The outlook “is increased losses and slower growth,” with no “credible scenario in which cybercrime losses diminish,” according to the report published by the Center for Strategic and International Studies. Some of the damage will be hard to trace, such as economic downturns caused by foreign competitors selling products based on stolen designs and financial markets undermined by hackers.
The damage done already includes 40 million people in the U.S. having their personal information stolen within the last year and an unnamed oil company losing hundreds of millions of dollars in business opportunities when hackers obtained its oilfield exploration data, according to the report. Network security company McAfee Inc. sponsored the report for CSIS, a nonprofit policy research organization in Washington.
Online crime could result in the loss of 200,000 U.S. jobs and 150,000 European jobs, with the total cost rising to as much as $575 billion, according to the report.

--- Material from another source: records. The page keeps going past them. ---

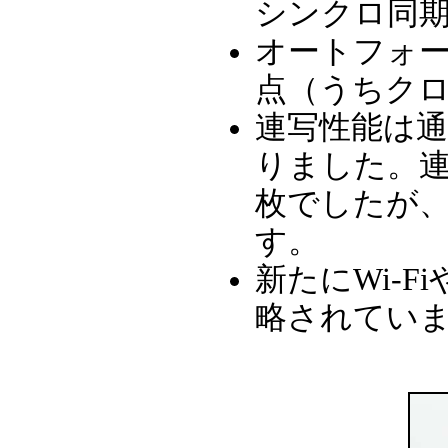
シンクロ同期は
オートフォー
点（うちクロ
連写性能は通
りました。連続
枚でしたが、
す。
新たにWi-F
略されてい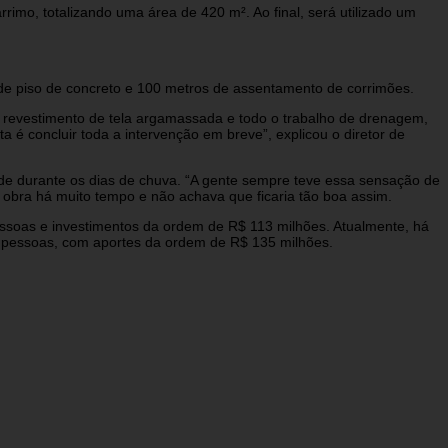
imo, totalizando uma área de 420 m². Ao final, será utilizado um
de piso de concreto e 100 metros de assentamento de corrimões.
, revestimento de tela argamassada e todo o trabalho de drenagem,
 é concluir toda a intervenção em breve”, explicou o diretor de
e durante os dias de chuva. “A gente sempre teve essa sensação de
obra há muito tempo e não achava que ficaria tão boa assim.
pessoas e investimentos da ordem de R$ 113 milhões. Atualmente, há
il pessoas, com aportes da ordem de R$ 135 milhões.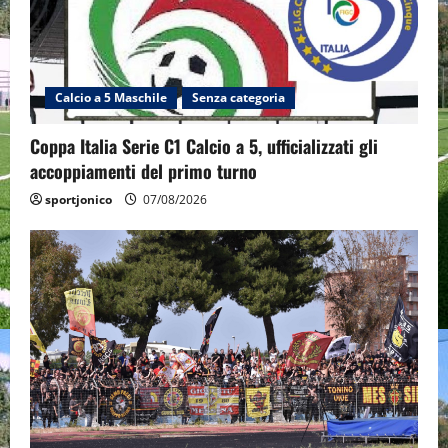
Calcio a 5 Maschile
Senza categoria
Coppa Italia Serie C1 Calcio a 5, ufficializzati gli
accoppiamenti del primo turno
sportjonico
07/08/2026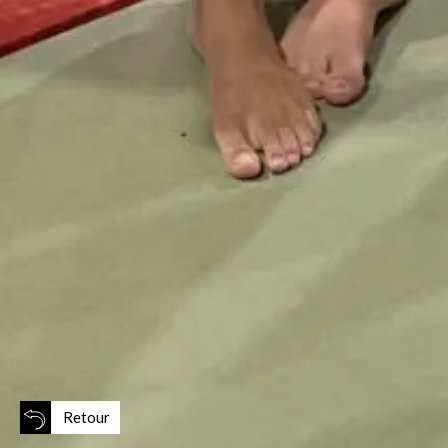
Retour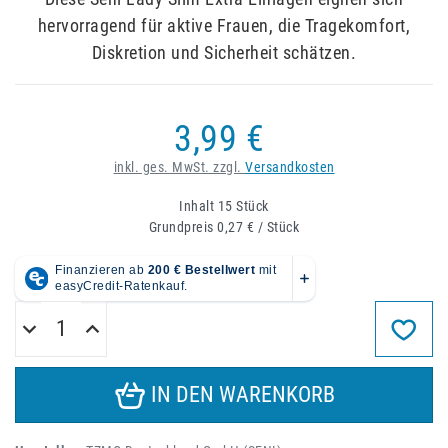
hervorragend für aktive Frauen, die Tragekomfort,
Diskretion und Sicherheit schätzen.
3,99 €
inkl. ges. MwSt. zzgl.
Versandkosten
Inhalt
15
Stück
Grundpreis
0,27 € / Stück
IN DEN WARENKORB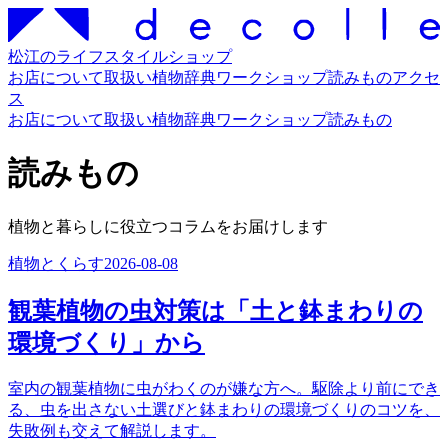
松江のライフスタイルショップ
お店について
取扱い
植物辞典
ワークショップ
読みもの
アクセ
ス
お店について
取扱い
植物辞典
ワークショップ
読みもの
読みもの
植物と暮らしに役立つコラムをお届けします
植物とくらす
2026-08-08
観葉植物の虫対策は「土と鉢まわりの
環境づくり」から
室内の観葉植物に虫がわくのが嫌な方へ。駆除より前にでき
る、虫を出さない土選びと鉢まわりの環境づくりのコツを、
失敗例も交えて解説します。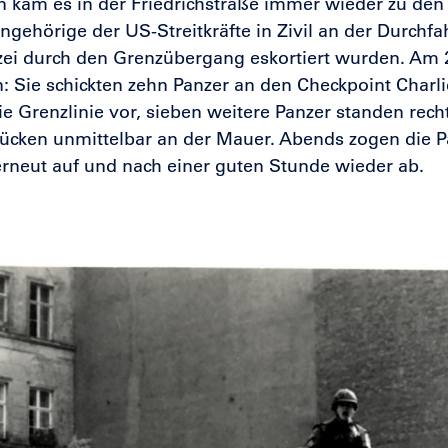
n kam es in der Friedrichstraße immer wieder zu den
ngehörige der US-Streitkräfte in Zivil an der Durchfa
zei durch den Grenzübergang eskortiert wurden. Am 2
n: Sie schickten zehn Panzer an den Checkpoint Charli
ie Grenzlinie vor, sieben weitere Panzer standen rech
tücken unmittelbar an der Mauer. Abends zogen die 
rneut auf und nach einer guten Stunde wieder ab.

“Cybercrime is a tax on innovation and slows the pace of global innovation by reducing the rate of return to innovators and investors,” the authors of the report said.
The study is intended to provide a comprehensive estimate of the cost of global hacker attacks as governments and companies fight digital incursions that could have catastrophic consequences.
The biggest driver in the cost is stolen intellectual property, said Tom Gann, vice president of government relations for McAfee, a unit of Santa Clara chipmaker Intel Corp.
“It is increasingly likely that the hackers will realize they can also make money in trading ahead of the plan for a merger,” said Stewart Baker, a lead author of the study who was general counsel for the National Security Agency in the 1990s and later an assistant secretary at the Department of Homeland Security, who is now a partner at the law firm Steptoe & Johnson LLP.
Trying to pinpoint the cost of hacking attacks hasn’t been easy and previous estimates have varied. Estimates should be viewed with skepticism, especially because the value of intellectual property can be exaggerated, said Jim Harper, a senior fellow with the nonprofit Cato Institute.